Protocol versions matter, even given the same cipher suite, because the suite specifies the primitives but not necessarily how they are to be used. For example, the critical difference between SSLv3 and TLS1.0 that makes the former vulnerable to POODLE is that TLS mandates validation of the padding, and SSLv3 does not. TLS 1.1 requires an explicit initialization vector (rather than the implicit IV used in TLS1.0 block ciphers), and changes how padding errors are handled; neither of these things are particular to any given ciphers.
Of course, just because a protocol requires something doesn't mean the implementer will do it correctly. Some network gear (like load balancers) was handling TLS1.0 connections but failing to validate the padding (in violation of the TLS spec, but not the SSL spec), making them also vulnerable to POODLE. Similarly, one of the things that made Heartbleed so bad was that OpenSSL allowed heartbeat messages to be sent before the handshake was completed, allowing an untrusted attacker to man-in-the-middle a connection and attack both sides during the handshake. (Of course, the buffer over-read at the core of Heartbleed was also an implementation failure, but the standard probably doesn't explicitly called out that you're supposed to only return the data that the other side sent you instead of arbitrary memory. It does specify when a heartbeat message is legal, though.)

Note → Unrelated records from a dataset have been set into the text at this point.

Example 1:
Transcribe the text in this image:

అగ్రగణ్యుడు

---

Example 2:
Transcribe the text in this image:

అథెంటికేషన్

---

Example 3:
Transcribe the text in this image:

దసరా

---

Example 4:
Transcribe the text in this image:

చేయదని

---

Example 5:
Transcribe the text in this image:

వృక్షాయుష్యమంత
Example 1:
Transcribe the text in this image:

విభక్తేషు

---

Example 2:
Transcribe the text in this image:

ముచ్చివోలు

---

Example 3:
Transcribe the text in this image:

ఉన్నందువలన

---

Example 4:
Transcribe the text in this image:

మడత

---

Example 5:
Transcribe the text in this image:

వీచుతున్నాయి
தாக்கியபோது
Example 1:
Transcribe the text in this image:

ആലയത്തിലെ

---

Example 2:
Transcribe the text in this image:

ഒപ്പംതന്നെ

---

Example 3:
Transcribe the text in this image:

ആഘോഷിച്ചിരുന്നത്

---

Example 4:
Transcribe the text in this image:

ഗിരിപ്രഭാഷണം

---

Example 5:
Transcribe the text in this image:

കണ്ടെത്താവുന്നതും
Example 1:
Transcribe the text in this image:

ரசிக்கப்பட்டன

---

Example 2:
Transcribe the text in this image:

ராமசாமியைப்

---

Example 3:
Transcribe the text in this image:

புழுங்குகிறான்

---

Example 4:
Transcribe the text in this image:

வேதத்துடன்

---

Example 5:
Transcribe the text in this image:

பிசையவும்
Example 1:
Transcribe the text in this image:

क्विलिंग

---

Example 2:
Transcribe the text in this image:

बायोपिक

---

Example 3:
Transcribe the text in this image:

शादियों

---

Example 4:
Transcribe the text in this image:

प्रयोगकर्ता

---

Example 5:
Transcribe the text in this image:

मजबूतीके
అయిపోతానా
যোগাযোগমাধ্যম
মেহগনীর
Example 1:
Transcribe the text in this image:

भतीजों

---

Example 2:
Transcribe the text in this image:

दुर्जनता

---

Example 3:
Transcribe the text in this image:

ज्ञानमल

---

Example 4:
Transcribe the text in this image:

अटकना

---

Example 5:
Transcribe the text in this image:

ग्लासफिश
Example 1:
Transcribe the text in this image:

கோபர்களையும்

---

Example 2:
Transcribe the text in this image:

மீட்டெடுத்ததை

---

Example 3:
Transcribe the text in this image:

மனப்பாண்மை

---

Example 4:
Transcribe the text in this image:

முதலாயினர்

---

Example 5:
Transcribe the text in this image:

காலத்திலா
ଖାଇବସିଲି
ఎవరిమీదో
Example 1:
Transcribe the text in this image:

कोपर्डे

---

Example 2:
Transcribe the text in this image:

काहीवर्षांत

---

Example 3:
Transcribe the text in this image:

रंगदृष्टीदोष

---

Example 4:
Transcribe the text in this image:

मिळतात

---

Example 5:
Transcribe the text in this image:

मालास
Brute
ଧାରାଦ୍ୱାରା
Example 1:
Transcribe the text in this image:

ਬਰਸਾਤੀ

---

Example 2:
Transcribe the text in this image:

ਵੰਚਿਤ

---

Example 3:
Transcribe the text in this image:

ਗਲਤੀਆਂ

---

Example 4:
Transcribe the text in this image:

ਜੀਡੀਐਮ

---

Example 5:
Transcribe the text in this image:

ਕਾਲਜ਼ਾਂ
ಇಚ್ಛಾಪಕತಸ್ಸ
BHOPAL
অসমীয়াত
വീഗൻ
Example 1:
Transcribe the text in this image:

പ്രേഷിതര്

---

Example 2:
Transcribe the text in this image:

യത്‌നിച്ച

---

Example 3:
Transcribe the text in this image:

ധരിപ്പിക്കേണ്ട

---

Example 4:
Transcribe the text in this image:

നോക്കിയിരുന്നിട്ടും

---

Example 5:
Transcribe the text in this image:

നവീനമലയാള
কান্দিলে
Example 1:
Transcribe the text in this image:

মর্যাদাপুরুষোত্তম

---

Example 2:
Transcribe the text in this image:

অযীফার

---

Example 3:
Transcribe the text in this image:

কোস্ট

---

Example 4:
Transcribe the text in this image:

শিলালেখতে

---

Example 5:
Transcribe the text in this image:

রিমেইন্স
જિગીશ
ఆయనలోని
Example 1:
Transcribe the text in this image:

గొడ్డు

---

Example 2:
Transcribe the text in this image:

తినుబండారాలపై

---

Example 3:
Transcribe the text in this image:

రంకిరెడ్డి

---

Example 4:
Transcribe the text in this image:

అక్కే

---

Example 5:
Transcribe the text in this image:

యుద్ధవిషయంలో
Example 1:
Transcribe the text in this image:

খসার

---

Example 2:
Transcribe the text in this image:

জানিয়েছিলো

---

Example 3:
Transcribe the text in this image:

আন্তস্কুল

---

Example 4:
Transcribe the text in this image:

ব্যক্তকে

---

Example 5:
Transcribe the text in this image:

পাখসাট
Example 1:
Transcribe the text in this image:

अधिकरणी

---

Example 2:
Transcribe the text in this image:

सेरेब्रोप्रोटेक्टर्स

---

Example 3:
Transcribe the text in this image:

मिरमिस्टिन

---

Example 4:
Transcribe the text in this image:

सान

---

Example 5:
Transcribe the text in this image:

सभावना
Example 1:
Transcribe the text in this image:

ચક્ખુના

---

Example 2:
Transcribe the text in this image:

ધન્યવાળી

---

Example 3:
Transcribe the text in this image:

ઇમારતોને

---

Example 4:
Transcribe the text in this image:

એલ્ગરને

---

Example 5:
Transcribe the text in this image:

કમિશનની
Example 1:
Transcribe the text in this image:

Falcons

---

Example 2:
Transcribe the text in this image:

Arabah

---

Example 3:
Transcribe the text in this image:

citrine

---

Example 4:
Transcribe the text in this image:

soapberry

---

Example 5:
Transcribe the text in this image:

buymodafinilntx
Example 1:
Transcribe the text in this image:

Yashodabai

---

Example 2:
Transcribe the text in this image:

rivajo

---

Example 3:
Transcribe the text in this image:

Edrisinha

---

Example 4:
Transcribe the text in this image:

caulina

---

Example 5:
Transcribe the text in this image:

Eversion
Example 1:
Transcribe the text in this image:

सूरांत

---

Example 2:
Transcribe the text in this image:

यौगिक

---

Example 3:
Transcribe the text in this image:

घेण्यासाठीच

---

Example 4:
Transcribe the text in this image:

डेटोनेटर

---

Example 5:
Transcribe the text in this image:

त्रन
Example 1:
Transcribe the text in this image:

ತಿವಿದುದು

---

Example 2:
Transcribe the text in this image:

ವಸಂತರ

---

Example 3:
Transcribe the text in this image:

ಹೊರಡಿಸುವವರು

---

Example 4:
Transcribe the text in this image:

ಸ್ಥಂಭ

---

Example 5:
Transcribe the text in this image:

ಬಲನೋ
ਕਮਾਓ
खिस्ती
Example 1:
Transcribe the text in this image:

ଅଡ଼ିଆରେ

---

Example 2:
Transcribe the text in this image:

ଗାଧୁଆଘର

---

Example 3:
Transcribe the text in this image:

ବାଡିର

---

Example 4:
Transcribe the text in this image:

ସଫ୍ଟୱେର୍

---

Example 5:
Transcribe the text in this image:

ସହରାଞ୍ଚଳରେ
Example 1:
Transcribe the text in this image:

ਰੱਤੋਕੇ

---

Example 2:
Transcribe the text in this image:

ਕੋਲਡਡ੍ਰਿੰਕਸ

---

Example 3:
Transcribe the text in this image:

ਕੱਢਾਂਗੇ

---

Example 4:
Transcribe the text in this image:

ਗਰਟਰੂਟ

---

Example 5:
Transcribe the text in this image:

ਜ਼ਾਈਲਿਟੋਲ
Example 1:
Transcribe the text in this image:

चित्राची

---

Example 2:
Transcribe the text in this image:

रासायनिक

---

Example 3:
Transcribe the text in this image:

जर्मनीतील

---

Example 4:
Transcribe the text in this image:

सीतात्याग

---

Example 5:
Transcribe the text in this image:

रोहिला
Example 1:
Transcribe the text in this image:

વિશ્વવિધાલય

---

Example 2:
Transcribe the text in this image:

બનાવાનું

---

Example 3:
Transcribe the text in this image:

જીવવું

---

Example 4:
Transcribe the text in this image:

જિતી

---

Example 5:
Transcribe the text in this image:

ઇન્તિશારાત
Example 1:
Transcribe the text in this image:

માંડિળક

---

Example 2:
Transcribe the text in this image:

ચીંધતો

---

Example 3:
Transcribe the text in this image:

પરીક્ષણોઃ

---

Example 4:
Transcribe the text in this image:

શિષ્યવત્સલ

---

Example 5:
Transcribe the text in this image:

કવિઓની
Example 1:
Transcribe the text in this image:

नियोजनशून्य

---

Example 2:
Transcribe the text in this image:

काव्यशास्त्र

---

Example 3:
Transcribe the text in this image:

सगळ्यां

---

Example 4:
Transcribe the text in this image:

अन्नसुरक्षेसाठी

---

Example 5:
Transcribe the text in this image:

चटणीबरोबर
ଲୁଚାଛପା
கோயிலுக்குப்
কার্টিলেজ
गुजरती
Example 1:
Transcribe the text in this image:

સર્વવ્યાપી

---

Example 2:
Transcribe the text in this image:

Protocol versions can also add support for cipher suites. TLS 1.2 added support for authenticated encryption ciphers, enabling the addition of suites based on AES-GCM and AES-CCM. However, even if you're using the same cipher suites, you're more at risk when the protocol is older.
For more detail, you might want to ask on the Crypto SE. SSL/TLS is complicated and you may find people over there who can explain the relevant pieces more clearly.